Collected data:
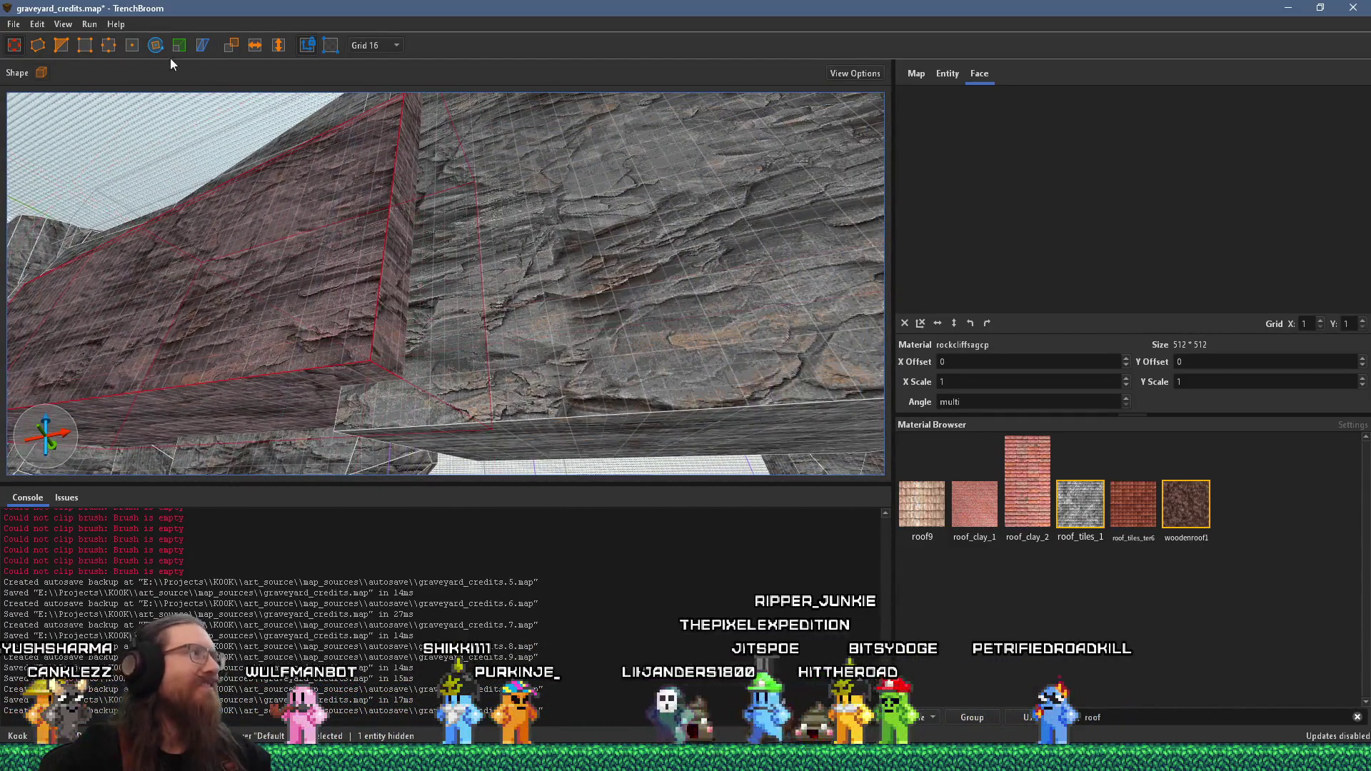
Step: Trim the rock cliff brush's corner with a three-point slanted clip
{"action": "left_click", "coordinate": [89, 45]}
{"action": "left_click", "coordinate": [411, 292]}
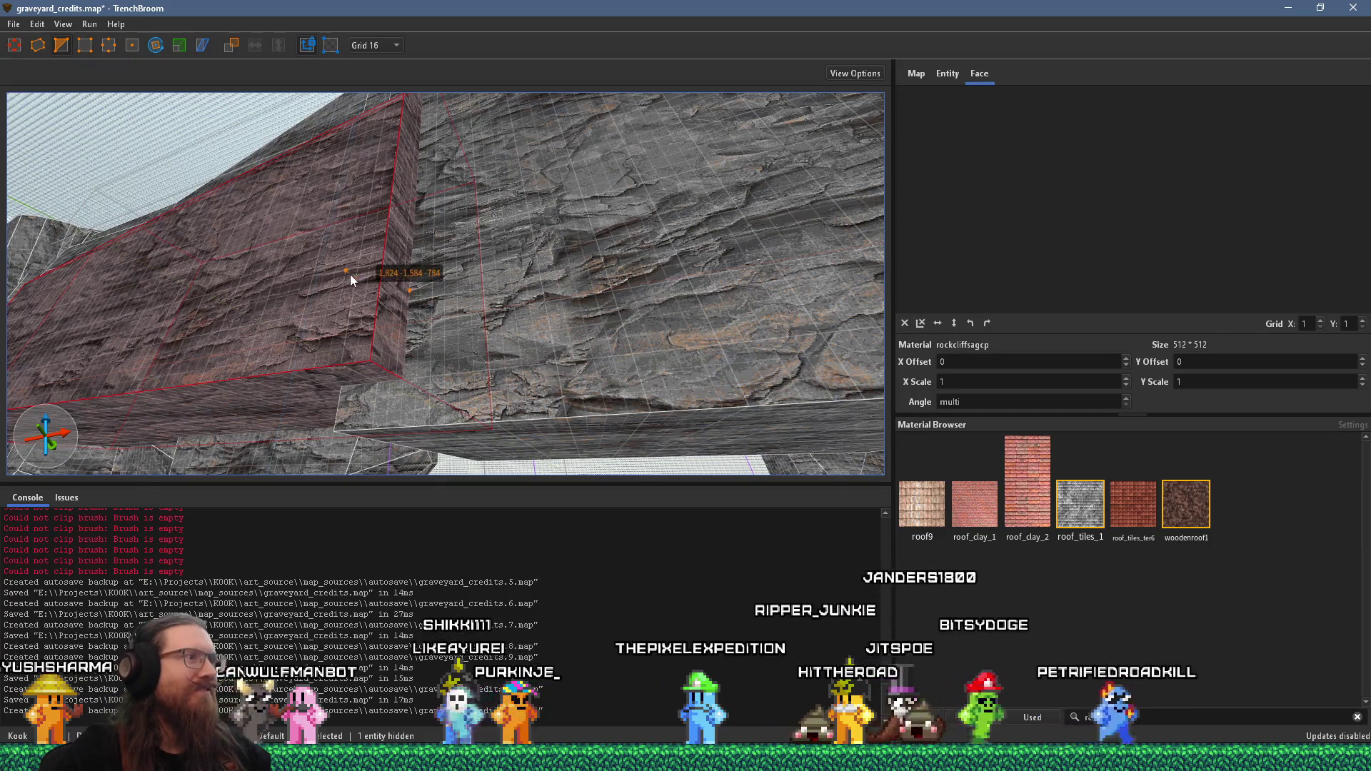
{"action": "left_click", "coordinate": [348, 273]}
{"action": "left_click", "coordinate": [345, 333]}
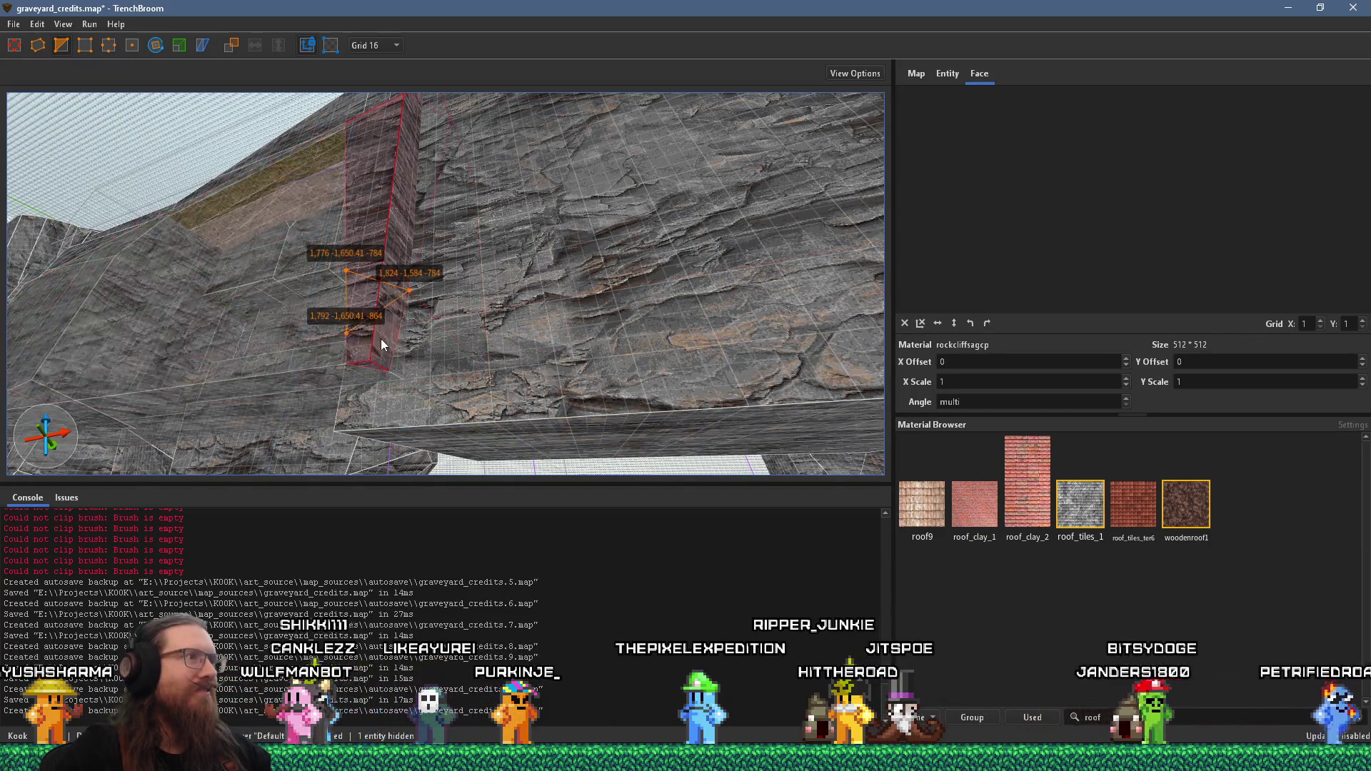
{"action": "key", "text": "Return"}
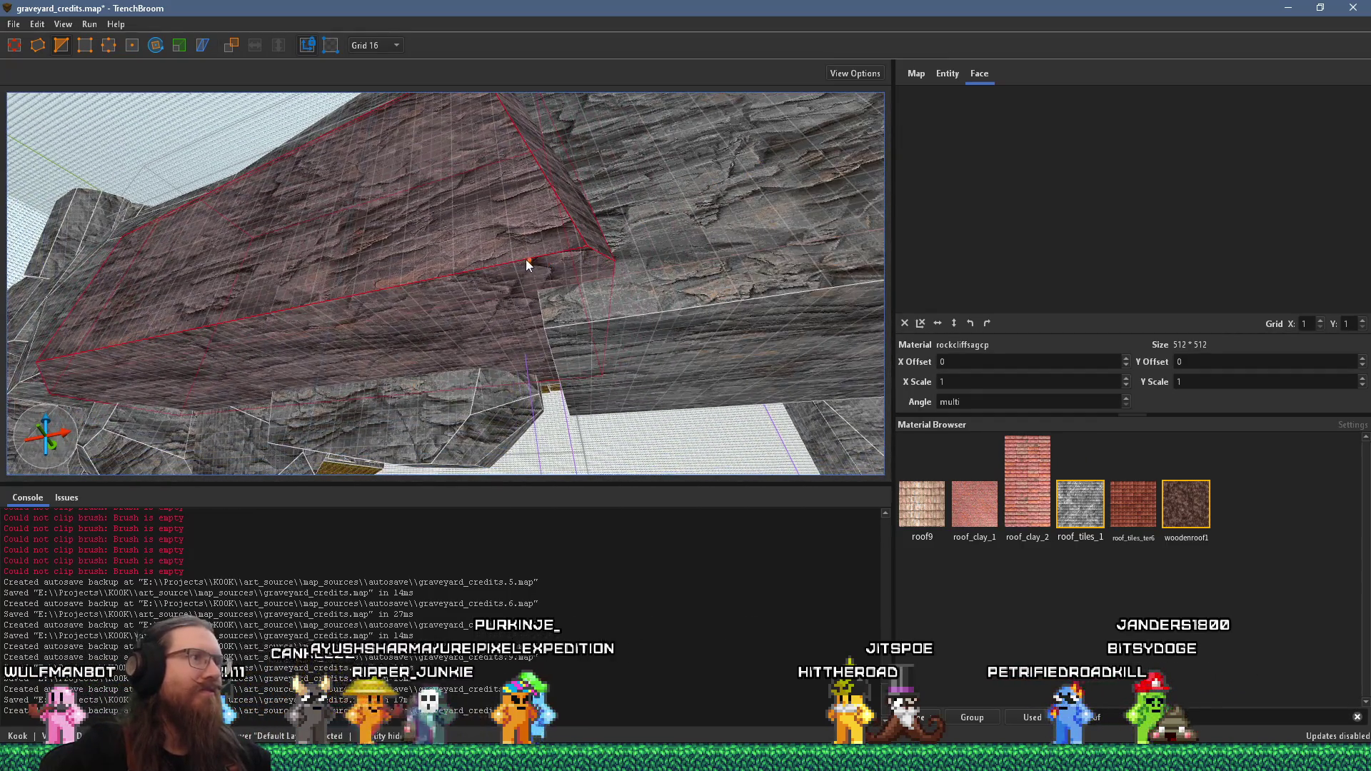
Step: Apply further slanted clips to the rock slab, then select the next cliff brush
{"action": "key", "text": "w"}
{"action": "mouse_move", "coordinate": [512, 272]}
{"action": "left_mouse_down"}
{"action": "mouse_move", "coordinate": [576, 340]}
{"action": "mouse_move", "coordinate": [708, 255]}
{"action": "mouse_move", "coordinate": [521, 302]}
{"action": "mouse_move", "coordinate": [478, 297]}
{"action": "mouse_move", "coordinate": [558, 269]}
{"action": "mouse_move", "coordinate": [530, 302]}
{"action": "left_mouse_up"}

ACTIVITY:
Your task is to return each line of the data above that contains the string "rock".

OUTPUT OF THE EXERCISE:
Step: Trim the rock cliff brush's corner with a three-point slanted clip
Step: Apply further slanted clips to the rock slab, then select the next cliff brush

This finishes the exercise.